▸ PROBLEM TO WORK ON: Can you reproduce the lines starting at the one containing "The form of" and ending with the last line, replacing "printers" with "copiers" and leaving everything else unchanged?

▸ GIVEN DATA:
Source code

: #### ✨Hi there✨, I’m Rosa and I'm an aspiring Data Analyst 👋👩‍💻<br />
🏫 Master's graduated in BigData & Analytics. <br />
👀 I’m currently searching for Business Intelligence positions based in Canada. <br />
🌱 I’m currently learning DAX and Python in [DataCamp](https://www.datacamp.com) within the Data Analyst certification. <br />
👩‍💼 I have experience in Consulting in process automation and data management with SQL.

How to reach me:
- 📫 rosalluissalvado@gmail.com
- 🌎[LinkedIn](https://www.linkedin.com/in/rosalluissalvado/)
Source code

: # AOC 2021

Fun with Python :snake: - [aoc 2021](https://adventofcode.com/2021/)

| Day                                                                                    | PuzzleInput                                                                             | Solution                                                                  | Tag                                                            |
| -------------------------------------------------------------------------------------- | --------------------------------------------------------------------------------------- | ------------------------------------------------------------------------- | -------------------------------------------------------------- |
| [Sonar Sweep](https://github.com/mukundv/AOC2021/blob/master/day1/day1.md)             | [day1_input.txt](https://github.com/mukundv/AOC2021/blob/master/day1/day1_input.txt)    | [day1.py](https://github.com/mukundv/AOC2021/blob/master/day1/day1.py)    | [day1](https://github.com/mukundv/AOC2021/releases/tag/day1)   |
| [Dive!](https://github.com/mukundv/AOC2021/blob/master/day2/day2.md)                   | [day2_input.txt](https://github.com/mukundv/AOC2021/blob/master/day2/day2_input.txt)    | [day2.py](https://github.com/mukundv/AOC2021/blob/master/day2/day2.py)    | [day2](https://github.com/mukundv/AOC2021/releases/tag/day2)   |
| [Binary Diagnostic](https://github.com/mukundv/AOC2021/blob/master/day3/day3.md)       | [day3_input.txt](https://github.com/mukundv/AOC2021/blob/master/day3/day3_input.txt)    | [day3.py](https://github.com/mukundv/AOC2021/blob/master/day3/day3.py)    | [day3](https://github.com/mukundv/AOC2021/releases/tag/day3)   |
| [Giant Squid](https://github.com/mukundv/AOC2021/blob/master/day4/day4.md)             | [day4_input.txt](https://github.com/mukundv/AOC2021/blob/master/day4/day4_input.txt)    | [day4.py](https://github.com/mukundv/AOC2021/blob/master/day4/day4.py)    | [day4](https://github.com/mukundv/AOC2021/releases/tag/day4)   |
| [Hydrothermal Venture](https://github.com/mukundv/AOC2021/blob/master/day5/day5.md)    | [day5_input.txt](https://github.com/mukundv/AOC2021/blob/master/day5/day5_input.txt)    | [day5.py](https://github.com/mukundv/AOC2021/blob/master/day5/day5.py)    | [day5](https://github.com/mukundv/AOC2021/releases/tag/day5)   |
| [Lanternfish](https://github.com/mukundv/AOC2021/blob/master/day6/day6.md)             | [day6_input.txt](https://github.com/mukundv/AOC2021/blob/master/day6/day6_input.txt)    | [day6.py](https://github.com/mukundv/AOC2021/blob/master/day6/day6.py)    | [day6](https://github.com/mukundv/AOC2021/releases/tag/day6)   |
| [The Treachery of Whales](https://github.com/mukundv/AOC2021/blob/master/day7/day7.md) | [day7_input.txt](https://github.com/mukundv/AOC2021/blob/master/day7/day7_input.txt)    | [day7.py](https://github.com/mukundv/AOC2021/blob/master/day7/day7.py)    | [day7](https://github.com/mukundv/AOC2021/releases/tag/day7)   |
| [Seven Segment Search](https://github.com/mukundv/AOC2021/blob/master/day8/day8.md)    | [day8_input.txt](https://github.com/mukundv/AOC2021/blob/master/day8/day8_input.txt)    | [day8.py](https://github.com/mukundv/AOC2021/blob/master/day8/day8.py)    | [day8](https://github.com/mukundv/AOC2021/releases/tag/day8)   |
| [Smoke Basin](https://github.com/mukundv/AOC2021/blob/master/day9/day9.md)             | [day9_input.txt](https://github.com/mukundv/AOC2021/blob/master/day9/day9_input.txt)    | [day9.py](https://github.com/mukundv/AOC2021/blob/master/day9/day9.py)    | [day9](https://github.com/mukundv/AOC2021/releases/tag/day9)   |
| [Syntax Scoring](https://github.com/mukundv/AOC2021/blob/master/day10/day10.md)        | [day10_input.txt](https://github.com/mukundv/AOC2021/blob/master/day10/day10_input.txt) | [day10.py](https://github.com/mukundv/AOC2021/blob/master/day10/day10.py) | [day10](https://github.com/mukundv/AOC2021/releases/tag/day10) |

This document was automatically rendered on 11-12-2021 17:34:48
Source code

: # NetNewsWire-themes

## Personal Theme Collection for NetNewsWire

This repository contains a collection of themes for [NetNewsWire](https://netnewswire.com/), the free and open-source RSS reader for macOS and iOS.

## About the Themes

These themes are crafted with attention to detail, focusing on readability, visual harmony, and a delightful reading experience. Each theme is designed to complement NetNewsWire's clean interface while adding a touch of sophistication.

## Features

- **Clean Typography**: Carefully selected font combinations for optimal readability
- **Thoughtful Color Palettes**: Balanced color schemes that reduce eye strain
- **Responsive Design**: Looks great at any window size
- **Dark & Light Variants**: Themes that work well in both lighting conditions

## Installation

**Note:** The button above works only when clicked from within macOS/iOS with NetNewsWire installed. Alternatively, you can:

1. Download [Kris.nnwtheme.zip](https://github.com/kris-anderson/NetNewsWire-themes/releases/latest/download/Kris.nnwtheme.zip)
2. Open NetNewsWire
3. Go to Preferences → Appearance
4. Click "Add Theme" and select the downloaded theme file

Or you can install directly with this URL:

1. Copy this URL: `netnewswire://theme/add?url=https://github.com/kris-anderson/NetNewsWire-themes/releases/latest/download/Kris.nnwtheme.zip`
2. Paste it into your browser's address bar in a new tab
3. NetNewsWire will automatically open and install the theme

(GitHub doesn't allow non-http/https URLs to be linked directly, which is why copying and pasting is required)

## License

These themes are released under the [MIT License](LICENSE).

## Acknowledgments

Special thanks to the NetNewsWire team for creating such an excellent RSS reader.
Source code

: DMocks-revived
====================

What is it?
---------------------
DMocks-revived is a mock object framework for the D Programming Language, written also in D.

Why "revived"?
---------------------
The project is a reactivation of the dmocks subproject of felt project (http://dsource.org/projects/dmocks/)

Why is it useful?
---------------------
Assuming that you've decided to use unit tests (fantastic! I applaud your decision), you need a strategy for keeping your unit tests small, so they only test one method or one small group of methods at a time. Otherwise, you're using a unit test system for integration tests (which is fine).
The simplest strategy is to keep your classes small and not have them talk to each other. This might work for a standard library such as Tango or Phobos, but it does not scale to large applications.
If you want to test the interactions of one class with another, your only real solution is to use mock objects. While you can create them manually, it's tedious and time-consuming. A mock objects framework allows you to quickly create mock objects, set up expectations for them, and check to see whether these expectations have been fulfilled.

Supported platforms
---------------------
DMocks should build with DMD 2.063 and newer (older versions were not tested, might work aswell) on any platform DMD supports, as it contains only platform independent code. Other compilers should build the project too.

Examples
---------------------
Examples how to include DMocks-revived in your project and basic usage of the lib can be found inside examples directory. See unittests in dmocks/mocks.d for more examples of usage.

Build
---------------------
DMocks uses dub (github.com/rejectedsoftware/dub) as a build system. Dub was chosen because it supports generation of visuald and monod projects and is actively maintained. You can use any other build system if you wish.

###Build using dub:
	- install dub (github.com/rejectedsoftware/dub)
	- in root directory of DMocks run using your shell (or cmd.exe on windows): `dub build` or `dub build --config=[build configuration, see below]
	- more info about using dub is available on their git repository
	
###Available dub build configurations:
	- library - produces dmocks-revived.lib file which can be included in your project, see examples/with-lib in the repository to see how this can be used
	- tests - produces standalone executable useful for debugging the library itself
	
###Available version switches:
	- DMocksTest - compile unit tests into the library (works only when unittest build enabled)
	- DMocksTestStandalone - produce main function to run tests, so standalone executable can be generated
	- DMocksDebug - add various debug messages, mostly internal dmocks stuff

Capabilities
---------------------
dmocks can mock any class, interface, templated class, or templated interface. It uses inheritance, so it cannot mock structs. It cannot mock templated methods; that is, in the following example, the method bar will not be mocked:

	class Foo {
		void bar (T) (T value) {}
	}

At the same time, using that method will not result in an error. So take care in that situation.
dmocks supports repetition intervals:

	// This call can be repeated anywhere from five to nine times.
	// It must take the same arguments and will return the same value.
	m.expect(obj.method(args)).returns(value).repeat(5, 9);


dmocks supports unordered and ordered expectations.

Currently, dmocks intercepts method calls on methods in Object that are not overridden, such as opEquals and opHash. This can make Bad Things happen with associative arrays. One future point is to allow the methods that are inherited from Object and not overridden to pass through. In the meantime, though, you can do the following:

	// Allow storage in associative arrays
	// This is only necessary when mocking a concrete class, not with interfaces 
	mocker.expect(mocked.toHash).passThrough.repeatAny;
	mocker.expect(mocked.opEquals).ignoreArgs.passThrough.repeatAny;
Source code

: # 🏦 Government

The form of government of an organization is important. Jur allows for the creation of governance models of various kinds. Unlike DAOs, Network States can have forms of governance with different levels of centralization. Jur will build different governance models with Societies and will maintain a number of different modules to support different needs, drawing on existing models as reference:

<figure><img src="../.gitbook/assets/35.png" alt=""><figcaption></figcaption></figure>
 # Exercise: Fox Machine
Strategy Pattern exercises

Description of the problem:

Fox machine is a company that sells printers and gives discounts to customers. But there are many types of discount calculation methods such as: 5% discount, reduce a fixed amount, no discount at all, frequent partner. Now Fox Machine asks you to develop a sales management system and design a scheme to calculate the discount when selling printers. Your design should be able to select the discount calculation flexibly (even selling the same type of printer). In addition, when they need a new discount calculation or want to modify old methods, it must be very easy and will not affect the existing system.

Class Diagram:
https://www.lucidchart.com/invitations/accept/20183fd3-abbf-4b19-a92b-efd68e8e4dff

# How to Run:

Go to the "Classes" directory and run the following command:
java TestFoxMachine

▸ RESPONSE TO THE TASK:
The form of government of an organization is important. Jur allows for the creation of governance models of various kinds. Unlike DAOs, Network States can have forms of governance with different levels of centralization. Jur will build different governance models with Societies and will maintain a number of different modules to support different needs, drawing on existing models as reference:

<figure><img src="../.gitbook/assets/35.png" alt=""><figcaption></figcaption></figure>
 # Exercise: Fox Machine
Strategy Pattern exercises

Description of the problem:

Fox machine is a company that sells copiers and gives discounts to customers. But there are many types of discount calculation methods such as: 5% discount, reduce a fixed amount, no discount at all, frequent partner. Now Fox Machine asks you to develop a sales management system and design a scheme to calculate the discount when selling copiers. Your design should be able to select the discount calculation flexibly (even selling the same type of printer). In addition, when they need a new discount calculation or want to modify old methods, it must be very easy and will not affect the existing system.

Class Diagram:
https://www.lucidchart.com/invitations/accept/20183fd3-abbf-4b19-a92b-efd68e8e4dff

# How to Run:

Go to the "Classes" directory and run the following command:
java TestFoxMachine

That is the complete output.